Sample SNPs
Fast ordered sampling of rows from large text or binary files. Special cases for DNA variant files (.bed, VCF, HapMap, etc).
Overview

This distribution consists of three parts. One, a program (sampleSNPs) that creates and saves ordered random samples of SNPs from a variety of formats. Two, a program (sampleLD) that calculates linkage disequilibrium (LD) among randomly chosen (without replacement) pairs of SNPs from a binary variant format file. Three, a library (libsampFiles.a) that allows users to build similar applications taking advantage of the fast sampling algorithms used in the two programs mentioned above.

Requirements

The software is build for Unix-like systems. Neither compilation nor running was checked under Windows and there are reasons to believe it will not compile on that OS. There are no dependencies other than a compiler that understands the C++11 standard. Random number generation employs the RDRAND CPU instruction if supported by the processor, otherwise an implementation of the 64-bit Mersenne Twister [1] is substituted. Intel Ivy Bridge or later support RDRAND. With AMD it is not completely clear. Opteron definitely does not support it. Zen architectures (Ryzen) claim to support it, but I did not have access to one so I cannot personally vouch for it. The RNG choice is made automatically at run time.

Installation

The simplest way to install everything is to run

make all
sudo make install

in the directory with the source code. This will install the executables (sampleSNPs and sampleLD) in _/usr/local/bin/_ and the library in the appropriate folders in _/usr/local/_. The included Makefile can be modified to change where things go. The headers varfiles.hpp, populations.hpp, and random.hpp have to be included in your code as necessary.

Testing

The tests/ directory contains example .bed, .tped, .vcf, and .hmp.txt files to try running the programs on. To keep sizes manageable for distribution, the .bed file has 50,000 loci, while the text files have only 5,000. Make sure your samples do not exceed these values. Uncompress the directory and run, for example,

./sampleSNPs -i tests/sample -t BED -s 5000

This should sample 5,000 SNPs from the included sample_ALL.bed and sample_ALL.bim files and save the results into files with the sample_ALL_s5000 prefix.

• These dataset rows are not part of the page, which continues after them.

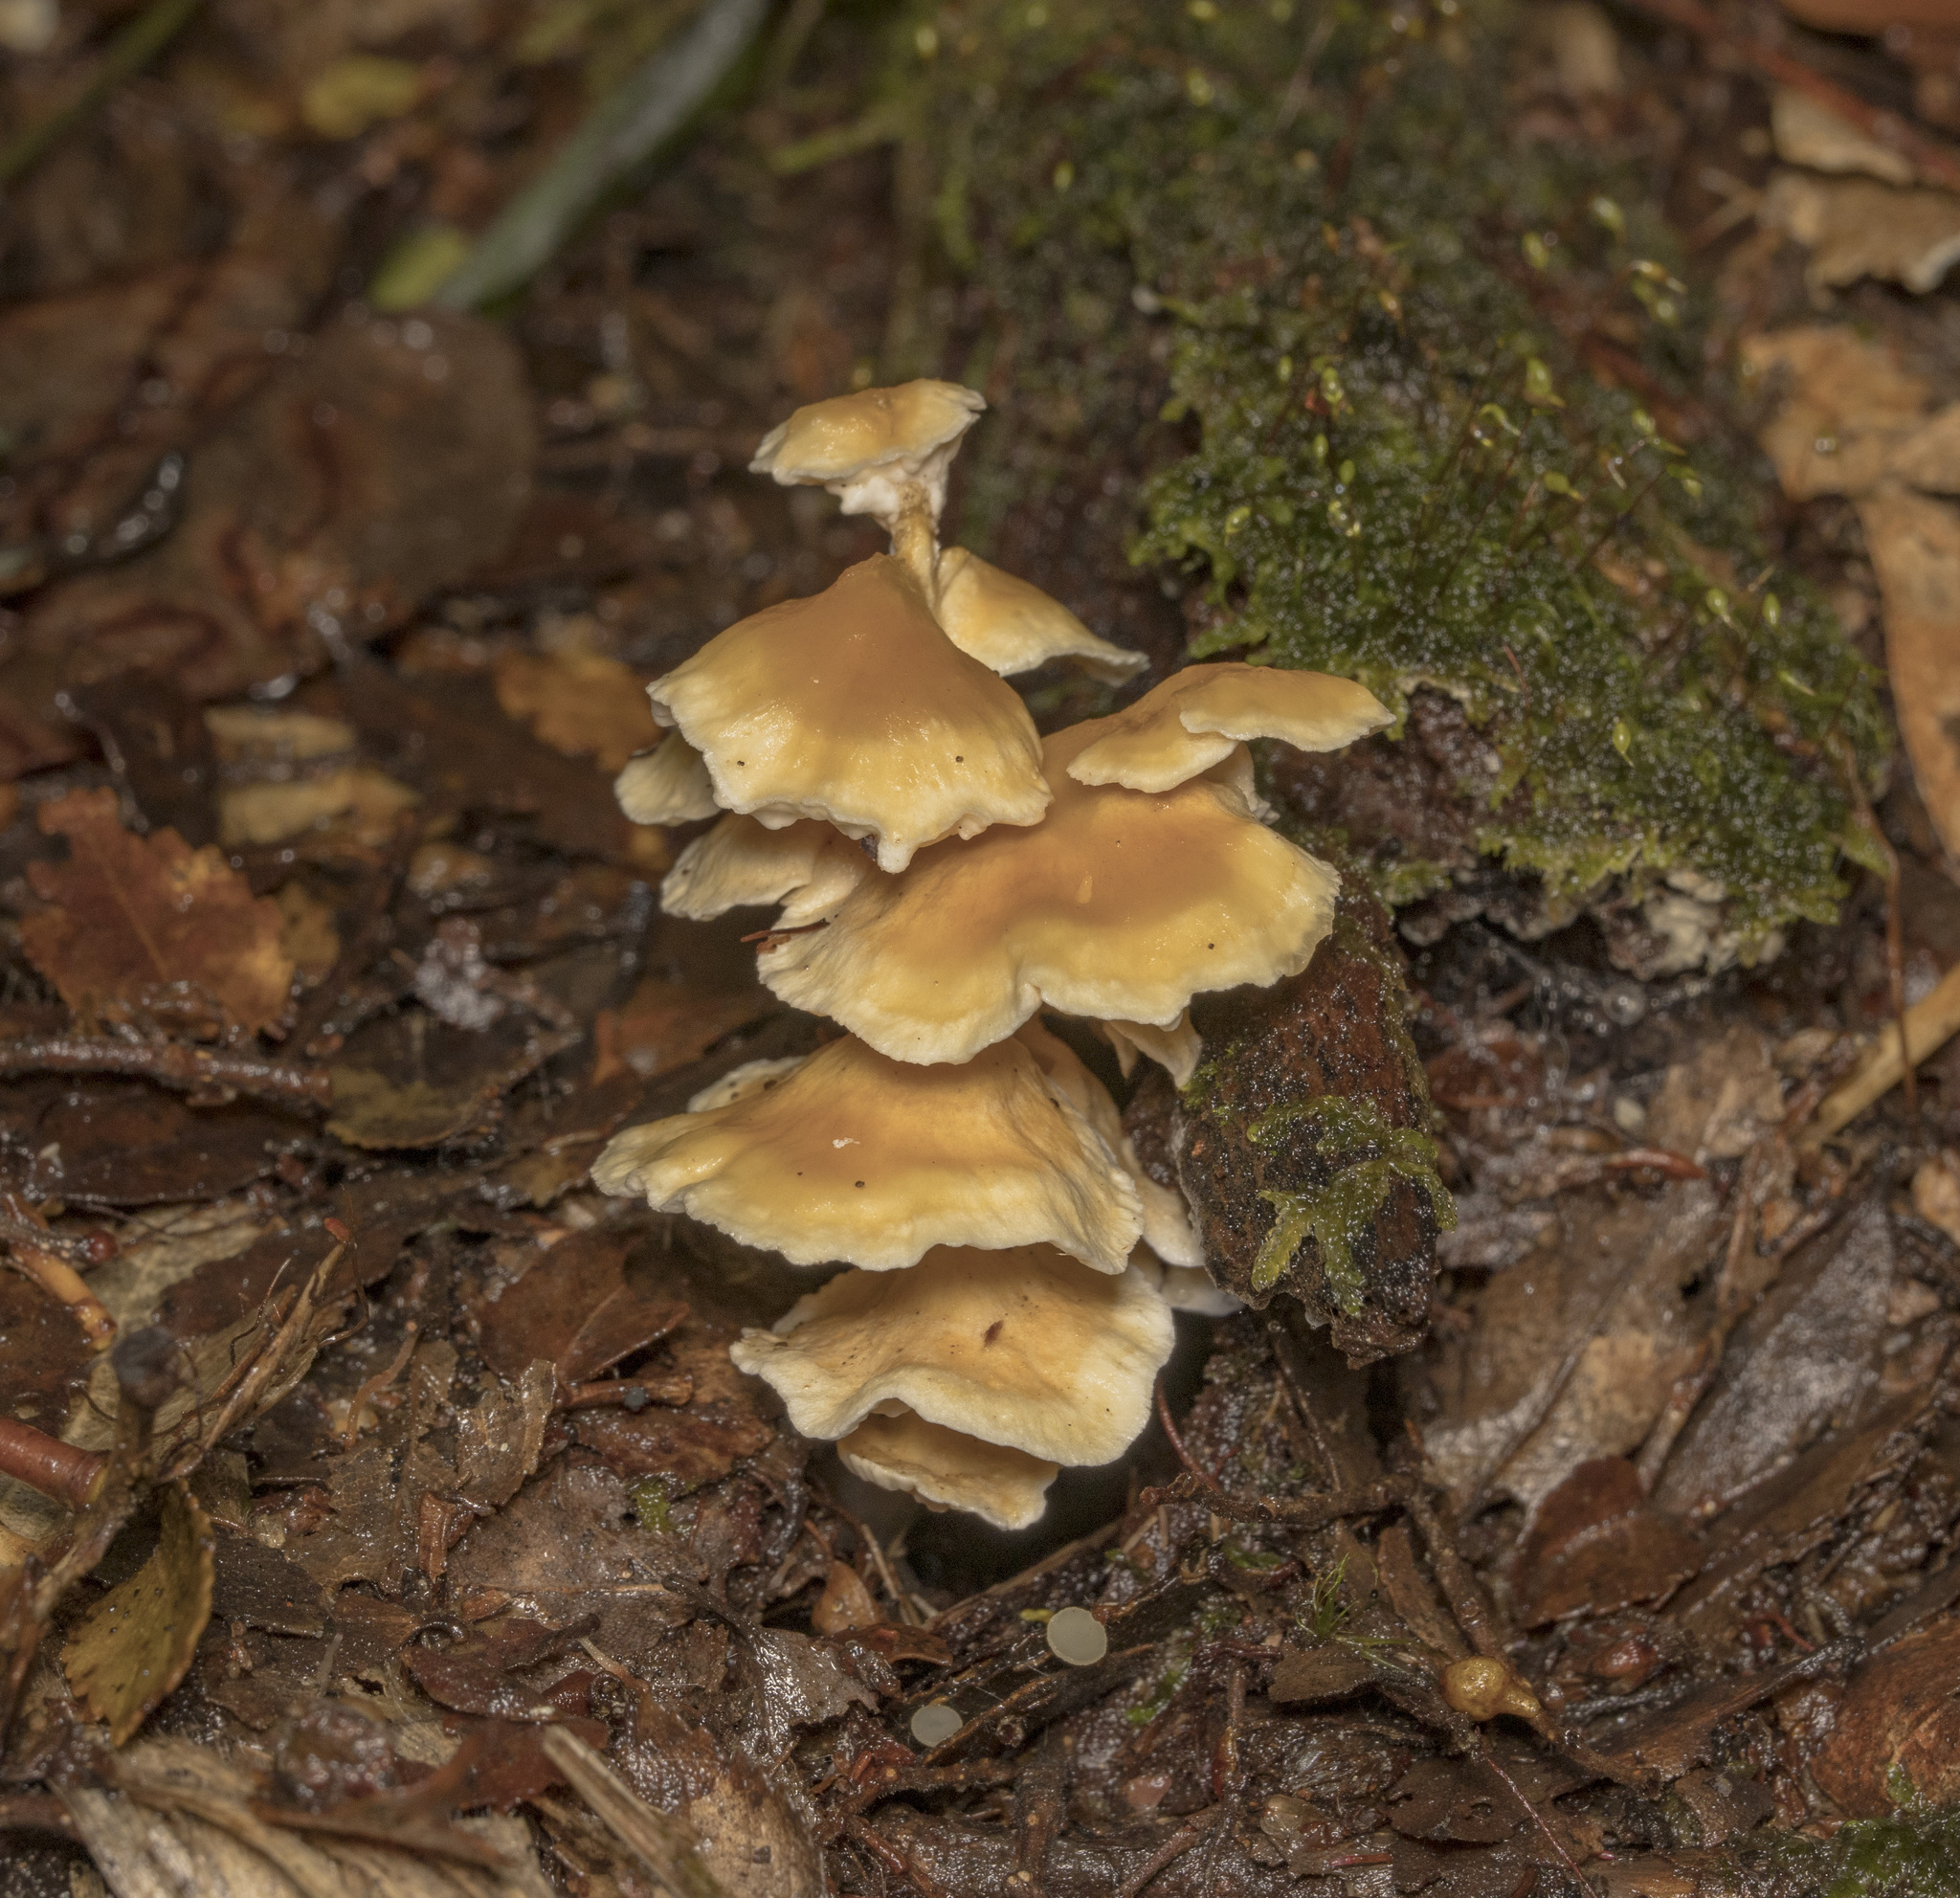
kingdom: Fungi
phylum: Basidiomycota
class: Agaricomycetes
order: Amylocorticiales
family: Amylocorticiaceae
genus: Podoserpula
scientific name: Podoserpula aliweni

Note that sampleLD supports only the .bed format.

Running sampleSNPs and sampleLD without flags will cause these programs to print flag descriptions and exit.

Linkage disequilibrium estimates

sampleLD calculates LD between sampled pairs of loci. The paper cited below gives the details. The flag -s controls the number of locus pairs picked for estimates, and as this number increases, the average distance between pairs gets smaller. This leads to an increased precision of LD estimates between SNPs close to each other, at the expense of undersamling and hence diminished accuracy of disequilibrium calculations between distant loci. The user should keep this trade-off in mind when selecting the sample size. A further increase in LD estimate precision between distant variants can be achieved if one collects several sparse samples. However, care must be taken to eliminate redundant locus pairs because sampling without replacement is not guaranteed in this case.

An optional population index file can be provided after the -p flag. This file should contain space-delimited integer values that relate each individual in the .fam file to a population. An example file is in the archived tests directory.

Timing

Expanding the timingTrials.tar.gz archive will generate a directory with separate software, depending only on random.cpp and .hpp, that performs analyses of execution time using Vitter's Method D and Method S. The README.md file included there explains how to compile and run these analyses.

Citing this work

The paper describing this work is available, and can be referenced, from bioRxiv and arXiv.